Thursday, 24 June 2010

Nothing to see here, move along

Alpha-Alpha, as was his wont when the mood struck him, strut across the apartment floor with the satisfying staccato accompaniment of his imported Cuban heals clacking egregiously against the gratifyingly and gratuitously expensive reclaimed timber panels. Leaning towards the sill and telescope perched securely upon its generous ledge, he carefully adjusted the focal calibration with a flourish that belied a certain calculating finesse, all the while peering down the tubular aperture of the dew shield at the street below. The polarised plexiglass window situated at the phallic apex of the luxury, down-town, multi-use complex, shielding him from his subjects' mutual subjugation.

Such was the overtly practised and ever-so deliberately delivered nature of this activity, that few dared challenge its purpose; to do so would be a provocation of sorts – a challenge that could only give rise to an apparently innocent question that would, on further reflection, simultaneously impugning its target's integrity, namely: why are you looking down the wrong end of a telescope stupid?

It's seems an innocent enough question on the face of it and, indeed, quite legitimate as far goes the normal run of affairs. But then you have to take into account the context: the conspicuously opulent surroundings; the wealth and power that they represented. Alpha-Alpha didn't inherent his fortune, he accumulated it by carefully diminishing others'. And that undisguised opulence was not the accidental design of flights of fancy clashing with whimsy, rather, a carefully orchestrated ensemble that could only be the outcome of a vast symposium of auctioneers, artists, critics and scholars, which, indeed, it was. A cumulative set of pecuniary talents that, over the years, Alpha-Alpha had accumulated for himself and that had made him the perfect arbiter at said auction-cum-symposium.

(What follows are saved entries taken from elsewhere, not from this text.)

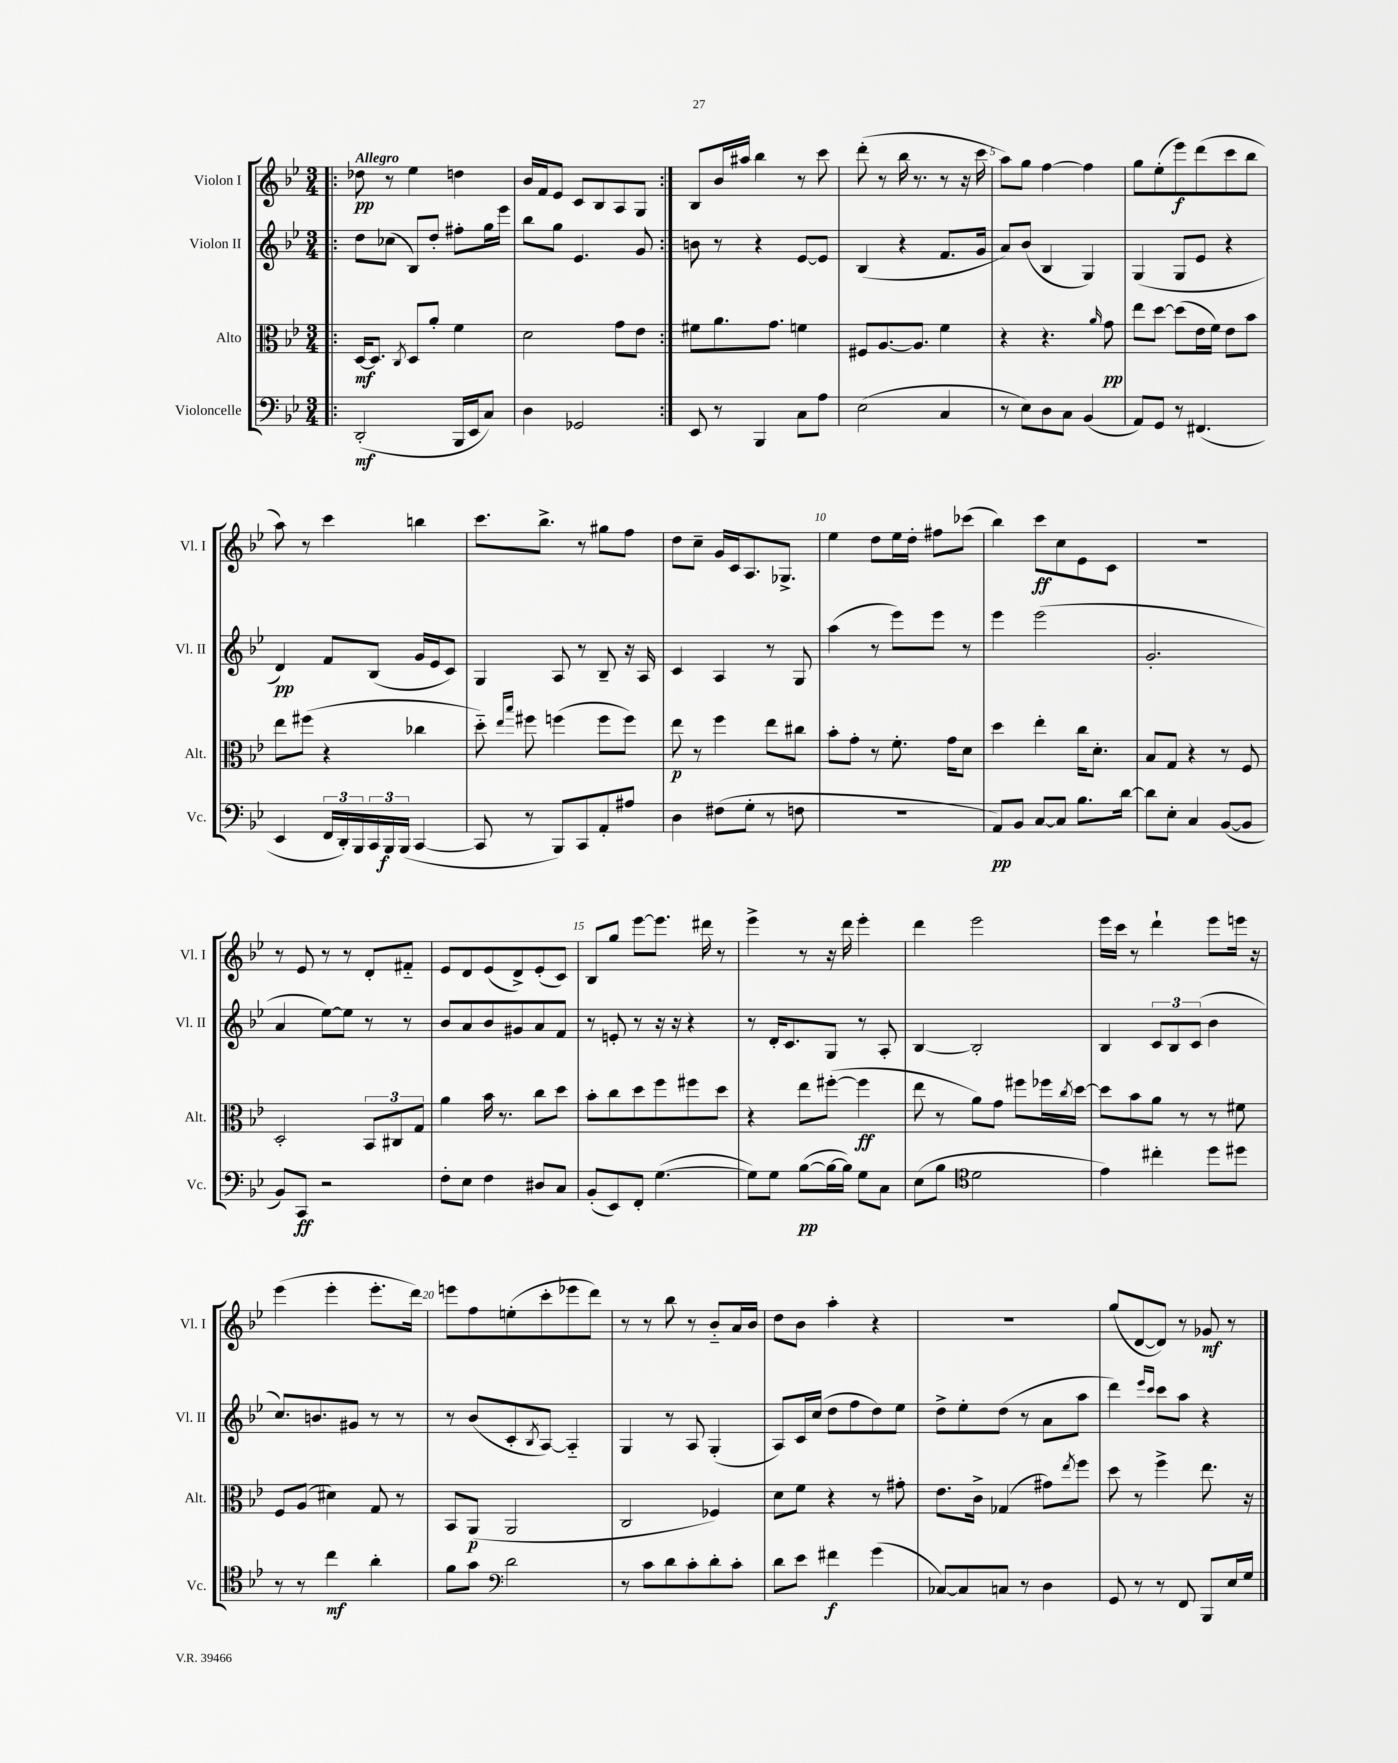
<<
\new StaffGroup <<
\new Staff = "s0" \with { instrumentName = "Violon I" shortInstrumentName = "Vl. I" } {
    \clef treble \key bes \major \numericTimeSignature \time 3/4 \tempo "Allegro"
    \repeat volta 2 { \bar ".|:" des''8\pp r8 ees''4 d''4 |
    bes'16 f'16 ees'8 c'8 bes8 a8 g8 | }
    bes8 bes'16 ais''16 bes''4 r8 c'''8 |
    d'''8-.( r8 bes''16 r8. r8 r16 c'''16 |
    a''8) g''8 f''4~ f''4 |
    g''8 ees''8-.( ees'''8\f) d'''8( c'''8 bes''8 |
    a''8) r8 c'''4 b''4 |
    c'''8. bes''8.-> r8 gis''8 f''8 |
    d''8 c''8-- g'16 c'16 a8. ges8.-> |
    ees''4 d''8 ees''16 d''16-. fis''8 ces'''8( |
    bes''4) c'''8\ff c''8 ees'8 c'8 |
    R2. |
    r8 ees'8 r8 r8 d'8-. fis'8-_ |
    ees'8 d'8 ees'8( d'8->) ees'8-.( c'8) |
    bes8 g''8 ees'''8~ ees'''8. dis'''16 r8 |
    ees'''4-> r8 r16 d'''16 ees'''4-. |
    d'''4 ees'''2 |
    ees'''16 c'''16 r8 d'''4-! ees'''8 e'''16 r16 |
    ees'''4( ees'''4-. ees'''8.-. d'''16) |
    e'''8 f''8 e''8-.( c'''8-. ees'''8 d'''8) |
    r8 r8 bes''8 r8 bes'8-_ a'16 bes'16 |
    d''8 bes'8 a''4-. r4 |
    R2. |
    g''8( d'8~ d'8) r8 ges'8\mf r8 \bar "|." |
}
\new Staff = "s1" \with { instrumentName = "Violon II" shortInstrumentName = "Vl. II" } {
    \clef treble \key bes \major \numericTimeSignature \time 3/4
    \repeat volta 2 { \bar ".|:" d''8 ces''8( bes8) d''8-. fis''8-. g''16 ees'''16 |
    bes''8 g''8 ees'4. g'8 | }
    b'8 r8 r4 ees'8~ ees'8 |
    bes4( r4 f'8. g'16 |
    a'8) bes'8( bes4 g4) |
    g4( g8 ees'8 r4 |
    d'4\pp) f'8 bes8( g'16 ees'16 c'8) |
    g4 a8 r8 bes8-- r16 a16 |
    c'4 a4 r8 g8 |
    a''4( r8 ees'''8) ees'''8 r8 |
    ees'''4 ees'''2( |
    g'2.-. |
    a'4 ees''8~) ees''8 r8 r8 |
    bes'8 a'8 bes'8 gis'8 a'8 f'8 |
    r8 e'8-. r8 r16 r16 r4 |
    r8 d'16-. c'8. g8 r8 a8-. |
    bes4~ bes2-. |
    bes4 \tuplet 3/2 { c'8 bes8 c'8( } bes'4 |
    c''8.) b'8. gis'8 r8 r8 |
    r8 bes'8( c'8-. \acciaccatura { bes8 } a8~) a4-_ |
    g4 r8 a8 g4-.( |
    a8) c'16 c''16( d''8 f''8 d''8) ees''8 |
    d''8-> ees''8-. d''8( r8 a'8 a''8 |
    d'''4) \grace { ees'''16 c'''16 } c'''8 a''8 r4 \bar "|." |
}
\new Staff = "s2" \with { instrumentName = "Alto" shortInstrumentName = "Alt." } {
    \clef alto \key bes \major \numericTimeSignature \time 3/4
    \repeat volta 2 { \bar ".|:" d16~\mf d8. \acciaccatura { c8 } d8 a'8-. f'4 |
    d'2 g'8 ees'8 | }
    fis'8 a'8. g'8. f'4 |
    fis8 a8.~ a8. f'4 |
    r4 r4. \grace { a'16 } g'8\pp |
    ees''8 d''8~ d''8( ees'16 f'16) ees'8 bes'8 |
    ees''8 fis''8( r4 ces''4 |
    d''8-_) \grace { ees''16 bes''16 } fis''8 f''4( f''8 f''8) |
    ees''8\p r8 f''4 ees''8 cis''8 |
    bes'8-. g'8-. r8 f'8.-. g'16 d'8 |
    d''4 ees''4-. c''16 d'8.-. |
    bes8 g8 r4 r8 f8 |
    d2-. \tuplet 3/2 { bes,8 cis8 g8 } |
    a'4 bes'16 r8. c''8 d''8 |
    bes'8-. c''8 d''8 f''8 fis''8 d''8 |
    r4 ees''8 fis''8~-.( fis''4\ff |
    ees''8 r8 a'8) g'8 fis''8 fes''16 \acciaccatura { c''8 } d''16~ |
    d''8 bes'8 a'8 r8 r8 fis'8 |
    f8 a8( dis'4) g8 r8 |
    bes,8 a,8\p( a,2 |
    c2 fes4) |
    d'8 f'8 r4 r8 gis'8-. |
    ees'8. c'16-> ges4( gis'8) \acciaccatura { ees''8 } f''8 |
    d''8 r8 f''4-> ees''8. r16 \bar "|." |
}
\new Staff = "s3" \with { instrumentName = "Violoncelle" shortInstrumentName = "Vc." } {
    \clef bass \key bes \major \numericTimeSignature \time 3/4
    \repeat volta 2 { \bar ".|:" d,2-.\mf( bes,,16 ees,16 c8) |
    d4 ges,2 | }
    ees,8 r8 bes,,4 c8 a8 |
    ees2( c4 |
    r8 ees8) d8 c8 bes,4( |
    a,8) g,8 r8 fis,4.( |
    ees,4 \tuplet 3/2 { f,16 d,16-.) bes,,16 } \tuplet 3/2 { c,16 bes,,16\f bes,,16( } c,4~ |
    c,8 r8 bes,,8) c,8 a,8-. ais8 |
    d4 fis8( g8-. r8 f8 |
    R2. |
    a,8\pp) bes,8 c8~ c8 bes8. d'16~ |
    d'8 ees8-. c4 bes,8~( bes,8 |
    bes,8) c,8\ff r2 |
    f8-. ees8 f4 dis8 c8 |
    bes,8-.( ees,8) f,8-. g4.~( |
    g8) g8 bes8~\pp( bes16~ bes16) g8 c8 |
    ees8( bes8 \clef tenor d'2 |
    ees'4) cis''4-. d''8 dis''8 |
    r8 r8 c''4\mf a'4-. |
    f'8 g'8 \clef bass d'2 |
    r8 c'8 d'8 c'8-. d'8-. c'8-. |
    d'8 ees'8 fis'4\f g'4( |
    ces8~) ces8 c8 r8 d4 |
    g,8 r8 r8 f,8 bes,,8 ees16 g16 \bar "|." |
}
>>
>>
\layout { \context { \Score \override BarNumber.break-visibility = ##(#f #t #t) barNumberVisibility = #(every-nth-bar-number-visible 5) } }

So why the wrong end of the telescope? No one had ever called him out on it. And wisely so. However, QT had a theory. You see, a reverse proportional effect was achieved by the wrong-ending of the ocular stick: the people in the street below appeared smaller – antsier – and, perhaps, that was how he actually saw them, their reality in relation to his and yet, somehow, his own visual apparatus had failed to relay that essential truth to his cortex. Hence.